当院は、循環器内科、消化器内科、腎臓内科、糖尿病・内分泌内科、血液・リウマチ膠原病科、呼吸器内科、神経内科、高齢医学科、総合診療科、心身医学科、小児科、一般・消化器外科、胸部心臓血管外科、整形外科、産婦人科、形成外科、脳神経外科、皮膚科、泌尿器科、眼科、耳鼻いんこう科、リハビリテーション科、放射線科、歯科口腔外科、麻酔科、救急科、病理診断科の27科を置いており、そのうち、リウマチ膠原病科、心身医学科、形成外科、産婦人科の4科は、非常勤医師で対応しています。臨床症例数については、平成29年度の実績で、入院数延べ69,871人となっています。

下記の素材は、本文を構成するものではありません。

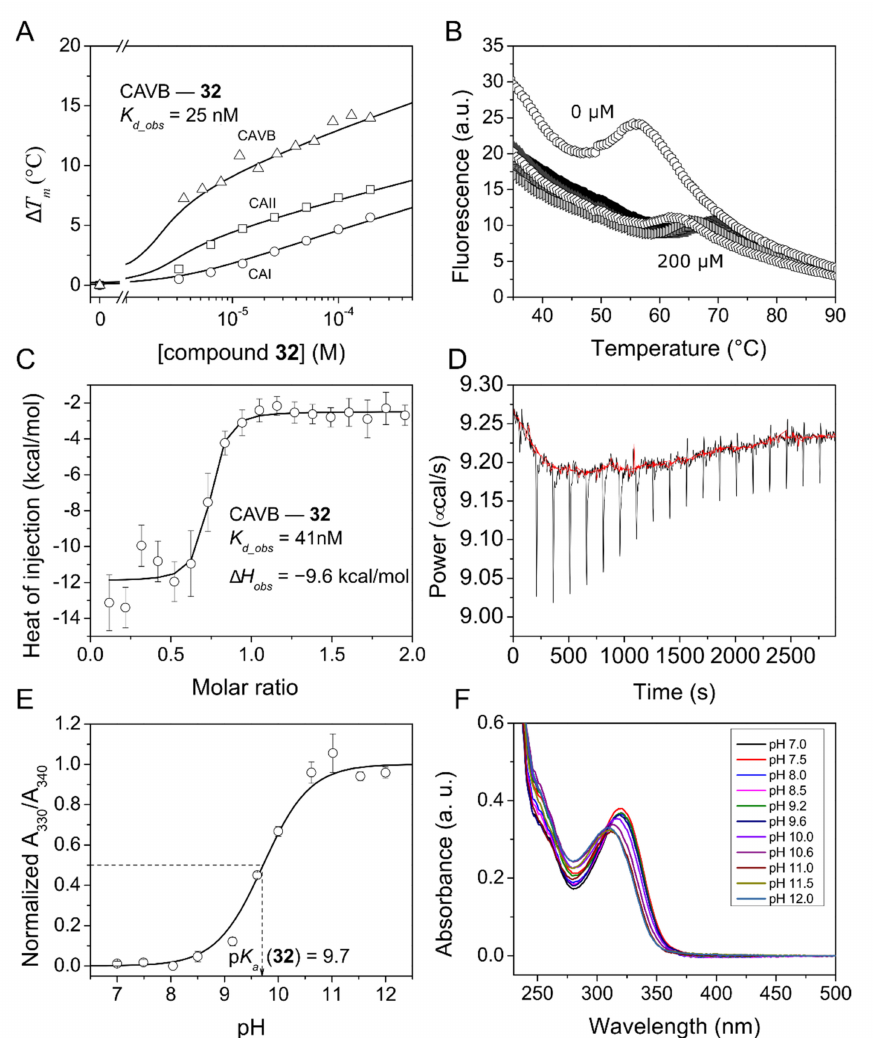
Figure 2. Fluorescent thermal shift assay (FTSA) data of compound 32 binding to CAI, CAII, and CAVB (panels ( A , B ), raw data only of CAVB) and isothermal titration calorimetry (ITC) data of compound 32 binding to CAVB (panels ( C , D )). Dissociation constant, K d_obs , values at 37 ◦ C and pH 7.0 in 50 mM sodium phosphate buffer containing 100 mM NaCl are shown near the corresponding graphs in panels ( A , C ). To calculate the intrinsic dissociation constants, the p K a values of compound sulfonamide group were measured spectrophotometrically at 37 ◦ C (panels ( E , F )). The normalized absorbances at selected wavelengths were plotted as a function of pH and fitted to the Henderson– Hasselbalch equation. Table 2. The observed dissociation constants of all 12 catalytically active CAs with tested compounds at pH 7.0 and 37 ◦ C by the fluorescent thermal shift assay. The value ≥ 200,000 is the upper limit of K d_obs detection; ND– K d_obs value was not determined. The standard deviation of the FTSA measurements is ± 1.6-fold in K d_obs . The ITC data are shown in the brackets (pH 7.0, 37 ◦ C).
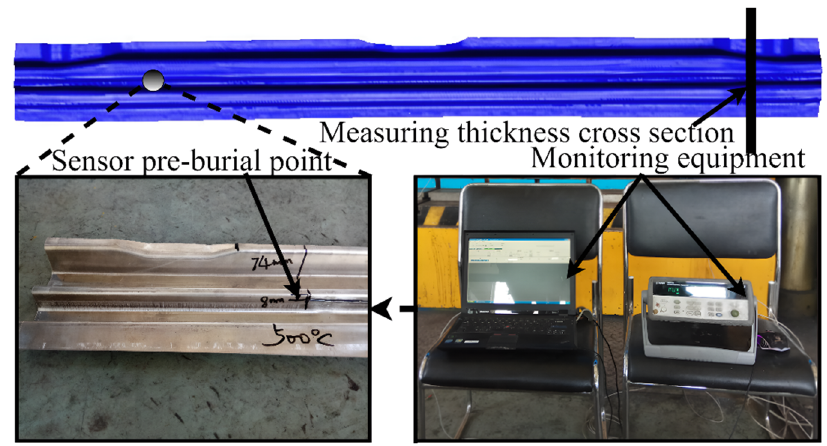
Figure 6. The experimental program.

また、氷見市医師会をはじめ地域の診療所、病院の先生方とは、症例検討会を毎月開催(第2火曜日)するとともに、医師会講演会も院内多目的ホールで毎月開催(第3水曜日)しており、密接な連携をとっています。このほか臨床病理検討会も年1~2回定期的に行っており、医学医療水準を維持するため、共に継続的に学ぶ姿勢を堅持しています。

さらに、平成23年9月1日に氷見市鞍川地区にて新病院が開院し、新たに患者さんの早期社会復帰に向けた「回復期リハビリテーション病棟」や予防医療を推進する「健康管理センター」を新設しました。また、本学病院(金沢医科大学病院)との交流も活発に行っております。

図書室は、欧文14誌、和文42誌を購入しているほか、各机にインターネット端末を配置し、快適な学習環境も用意しています。医療安全委員会・感染対策委員会をはじめ各種院内活動も充実しています。

当院は、経営健全化を目指して新たな取組みを始めている病院です。医学を人間性、科学性、技術性、社会性、倫理性の側面から捉え直し、少子高齢化の最前線にある当院で研修することは、医師として、社会人として、その第一歩をしるすのにふさわしい病院であると信じます。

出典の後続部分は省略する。